La riflessione sulle varianti è emersa andando a confrontare i sintomi descritti dai pazienti infettatisi nella prima e nella seconda ondata (marzo-dicembre 2020, quando a prevalere era la versione originale di Sars-CoV-2) con quelli riferiti da un altro campione di uomini e donne contagiatisi tra gennaio e aprile del 2021 (con la variante Alpha). Da qui è emersa una sostanziale variazione nel pannello di sintomi neurologici e cognitivi descritti. Nel caso della variante Alpha, le sequele più rappresentate erano la mialgia (dolori muscolari e ossei), l’insonnia, l’ansia, la depressione e il cosiddetto «brain fog» (lentezza e pensiero sfocato). Meno comuni invece alcune conseguenze della prima tornata di contagi: l’anosmia (perdita dell’olfatto), la disgeusia (perdita del gusto) e l’alterazione dell’udito. «Questi sintomi, da sempre fatti rientrare tra quelli del Long-Covid, oggi vengono per la prima volta suddivisi tenendo anche conto della variante da cui si è stati contagiati - afferma Michele Spinicci, infettivologo dell’Università di Firenze e coordinatore dello studio: non ancora pubblicato su una rivista scientifica -. La ricerca dovrà focalizzarsi anche su questo aspetto, oltre che sull’impatto della vaccinazione sul perdurare dei sintomi».

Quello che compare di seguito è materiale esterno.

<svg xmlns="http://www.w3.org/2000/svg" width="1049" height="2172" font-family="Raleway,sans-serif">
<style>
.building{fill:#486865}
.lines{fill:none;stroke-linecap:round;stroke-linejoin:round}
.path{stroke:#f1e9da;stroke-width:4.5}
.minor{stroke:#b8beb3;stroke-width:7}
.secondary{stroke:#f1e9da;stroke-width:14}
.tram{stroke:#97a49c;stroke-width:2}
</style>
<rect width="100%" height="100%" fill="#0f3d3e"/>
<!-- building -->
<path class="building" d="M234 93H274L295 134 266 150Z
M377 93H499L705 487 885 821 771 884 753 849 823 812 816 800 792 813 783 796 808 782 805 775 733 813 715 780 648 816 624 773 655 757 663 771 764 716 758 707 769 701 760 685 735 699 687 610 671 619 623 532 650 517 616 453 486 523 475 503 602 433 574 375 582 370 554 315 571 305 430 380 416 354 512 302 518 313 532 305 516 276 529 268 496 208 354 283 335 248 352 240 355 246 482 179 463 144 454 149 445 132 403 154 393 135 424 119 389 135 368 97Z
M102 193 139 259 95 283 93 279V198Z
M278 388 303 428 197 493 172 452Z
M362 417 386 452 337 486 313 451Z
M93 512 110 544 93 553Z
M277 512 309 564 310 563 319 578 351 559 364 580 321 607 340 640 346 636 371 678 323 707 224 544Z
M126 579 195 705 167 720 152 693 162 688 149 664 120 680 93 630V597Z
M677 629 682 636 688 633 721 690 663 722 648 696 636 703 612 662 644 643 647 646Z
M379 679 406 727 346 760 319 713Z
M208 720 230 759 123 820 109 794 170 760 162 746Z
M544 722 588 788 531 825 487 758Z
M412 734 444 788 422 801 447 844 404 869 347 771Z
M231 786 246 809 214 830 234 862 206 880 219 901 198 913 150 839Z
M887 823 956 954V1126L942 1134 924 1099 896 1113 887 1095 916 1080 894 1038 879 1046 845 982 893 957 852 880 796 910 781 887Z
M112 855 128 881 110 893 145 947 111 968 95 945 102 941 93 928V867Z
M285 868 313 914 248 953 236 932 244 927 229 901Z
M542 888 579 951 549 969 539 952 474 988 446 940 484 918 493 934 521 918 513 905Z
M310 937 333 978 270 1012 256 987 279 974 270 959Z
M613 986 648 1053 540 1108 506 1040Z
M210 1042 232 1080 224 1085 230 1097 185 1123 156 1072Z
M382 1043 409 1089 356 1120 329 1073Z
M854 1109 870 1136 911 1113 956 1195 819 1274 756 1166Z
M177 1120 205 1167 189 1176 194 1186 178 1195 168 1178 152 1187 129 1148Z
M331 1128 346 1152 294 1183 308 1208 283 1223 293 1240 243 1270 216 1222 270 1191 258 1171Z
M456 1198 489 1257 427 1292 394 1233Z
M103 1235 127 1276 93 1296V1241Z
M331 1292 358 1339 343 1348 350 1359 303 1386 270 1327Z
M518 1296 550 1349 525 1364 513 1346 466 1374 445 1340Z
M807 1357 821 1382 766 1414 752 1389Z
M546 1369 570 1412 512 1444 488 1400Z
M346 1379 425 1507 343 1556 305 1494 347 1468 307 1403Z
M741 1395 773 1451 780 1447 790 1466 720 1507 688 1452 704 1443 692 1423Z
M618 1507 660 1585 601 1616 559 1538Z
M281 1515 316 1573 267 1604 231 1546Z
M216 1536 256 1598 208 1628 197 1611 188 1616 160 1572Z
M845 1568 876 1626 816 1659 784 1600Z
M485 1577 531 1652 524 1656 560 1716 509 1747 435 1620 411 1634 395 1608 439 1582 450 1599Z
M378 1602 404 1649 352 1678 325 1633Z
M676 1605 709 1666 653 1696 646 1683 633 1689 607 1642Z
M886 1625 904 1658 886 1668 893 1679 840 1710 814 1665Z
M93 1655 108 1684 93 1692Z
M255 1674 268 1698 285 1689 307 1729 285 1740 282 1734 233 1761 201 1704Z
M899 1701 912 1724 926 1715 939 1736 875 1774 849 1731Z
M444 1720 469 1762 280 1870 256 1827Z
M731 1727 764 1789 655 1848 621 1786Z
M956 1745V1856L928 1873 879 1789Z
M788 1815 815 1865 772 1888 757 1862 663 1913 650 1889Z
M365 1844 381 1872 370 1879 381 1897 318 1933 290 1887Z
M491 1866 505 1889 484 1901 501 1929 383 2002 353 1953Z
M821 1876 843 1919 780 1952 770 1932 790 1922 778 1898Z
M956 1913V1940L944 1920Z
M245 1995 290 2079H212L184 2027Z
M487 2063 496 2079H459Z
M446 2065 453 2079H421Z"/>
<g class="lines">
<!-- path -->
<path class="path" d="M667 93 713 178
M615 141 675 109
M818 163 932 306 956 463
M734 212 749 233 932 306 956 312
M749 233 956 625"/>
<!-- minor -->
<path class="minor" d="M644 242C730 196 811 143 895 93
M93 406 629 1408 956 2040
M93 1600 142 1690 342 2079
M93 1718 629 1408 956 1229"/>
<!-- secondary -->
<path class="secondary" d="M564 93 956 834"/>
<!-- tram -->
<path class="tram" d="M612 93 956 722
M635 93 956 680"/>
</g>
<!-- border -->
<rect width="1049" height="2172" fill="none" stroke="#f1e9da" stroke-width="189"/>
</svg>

Omicron, vaccinazione e Long-Covid

Le prime evidenze - riassunte in una revisione da parte dell’Agenzia per la Sicurezza Sanitario del Regno Unito  - sembrano suggerire un ruolo protettivo della vaccinazione anche nei confronti del Long-Covid. Evidenze comunque ancora preliminari, che dovranno trovare il supporto di ulteriori dati. Così come rimane da chiarire l’impatto della variante Omicron. Alla luce della sua elevata contagiosità, avrà un impatto diverso sul Long-Covid? Se la quota di persone che continua a portarsi dietro le conseguenze dell’infezione dovesse rimanere immutata, con i contagi determinati dall’ultima variante ci sarebbe da aspettarsi un’esplosione di malati cronici. Vista la recente diffusione di Omicron, però, al momento si possono soltanto fare supposizioni. Si è visto che l’infezione, nelle persone vaccinate, ha un decorso più veloce e meno grave. Basterà questo a contenere i numeri del Long-Covid? Oppure a prevalere sarà l’aspetto quantitativo, considerando che anche i casi lievi della malattia possono portare a sviluppare i sintomi sopra indicati per diversi mesi?